We have also contributed to the field of glioscience by identifying and characterizing several astrocytic ion channels. We identified that astrocytic two-pore potassium channel K2P, which is responsible for passive conductance with a subunit composition of a heterodimer of TWIK-1 and TREK-1. We further proposed the heterodimer of TWIK-1 and TREK-1 as the potential therapeutic target of epilepsy, depression, and anxiety disorders caused by dysregulation of potassium ion concentration. Next, we found the identity of astrocytic volume-regulated anion channel (VRAC), which is tweety-homolog (Ttyh). So far the identity of VRAC has been proposed to be LRRC8. However, we firstly demonstrated that the pore-forming subunit of VRAC in astrocytes is Ttyh, but not LRRC8. More importantly, we have demonstrated for the first time that astrocytic volume change through aquaporin-4 water channel is critical for synaptic plasticity and established the novel concept of volume plasticity in both mouse and human. We have demonstrated that this astrocytic volume change is critical for spatial memory in mouse and language-associated learning and memory in human. This ground-breaking finding and novel concept of astrocytic volume will be the basis for a paradigm shift in brain plasticity from the traditional view of neuroplasticity to the new concept of glioplasticity and memory.
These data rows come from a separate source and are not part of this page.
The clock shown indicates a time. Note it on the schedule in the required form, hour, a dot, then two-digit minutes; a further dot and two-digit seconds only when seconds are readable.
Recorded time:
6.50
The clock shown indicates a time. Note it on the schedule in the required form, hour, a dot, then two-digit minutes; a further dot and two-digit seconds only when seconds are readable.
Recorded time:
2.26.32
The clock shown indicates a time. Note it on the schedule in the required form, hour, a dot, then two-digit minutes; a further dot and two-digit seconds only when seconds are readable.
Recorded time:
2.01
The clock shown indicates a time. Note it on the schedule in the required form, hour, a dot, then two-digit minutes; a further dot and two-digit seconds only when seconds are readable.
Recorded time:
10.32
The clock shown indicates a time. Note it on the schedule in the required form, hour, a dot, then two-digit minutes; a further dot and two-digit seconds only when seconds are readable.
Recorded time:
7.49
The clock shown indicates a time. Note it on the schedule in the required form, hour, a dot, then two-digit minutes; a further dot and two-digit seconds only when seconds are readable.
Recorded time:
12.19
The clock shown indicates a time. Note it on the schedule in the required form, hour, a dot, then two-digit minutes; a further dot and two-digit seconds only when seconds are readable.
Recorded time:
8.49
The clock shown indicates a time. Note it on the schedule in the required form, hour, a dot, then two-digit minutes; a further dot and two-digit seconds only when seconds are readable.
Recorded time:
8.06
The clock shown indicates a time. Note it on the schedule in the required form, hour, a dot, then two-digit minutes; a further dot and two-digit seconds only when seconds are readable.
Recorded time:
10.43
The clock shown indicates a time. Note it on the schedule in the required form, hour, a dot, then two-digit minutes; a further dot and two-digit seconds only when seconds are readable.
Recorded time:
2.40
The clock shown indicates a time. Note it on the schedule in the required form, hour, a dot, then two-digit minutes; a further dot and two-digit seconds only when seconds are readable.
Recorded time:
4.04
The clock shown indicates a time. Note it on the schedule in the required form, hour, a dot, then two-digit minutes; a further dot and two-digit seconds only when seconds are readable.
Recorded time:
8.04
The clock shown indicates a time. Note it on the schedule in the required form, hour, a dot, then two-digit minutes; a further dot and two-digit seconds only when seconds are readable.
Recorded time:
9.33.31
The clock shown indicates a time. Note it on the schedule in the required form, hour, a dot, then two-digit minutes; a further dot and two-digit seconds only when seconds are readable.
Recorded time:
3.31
During the course of delineating the molecular and cellular mechanisms of gliotransmission, we have encountered the important concept of reactive gliosis, which is often referred to as the basis for neuroinflammation. Although pathologic contributions of reactive astrocytes have been implicated in AD and other neurodegenerative diseases, their in vivo functions have remained elusive due to the lack of an appropriate experimental model. We have recently developed an astrocyte-specific toxin receptor model, and found that the astrocytes, which have an active autophagy system, not only remained alive but selectively became reactive. Our study identifies the severe reactive astrocytes as a key determinant of neurodegeneration in AD. We anticipate that this novel mechanistic insights will be very useful for developing drug candidates for AD and other neurodegenerative diseases, such as PD, traumatic brain injury, stroke, and etc.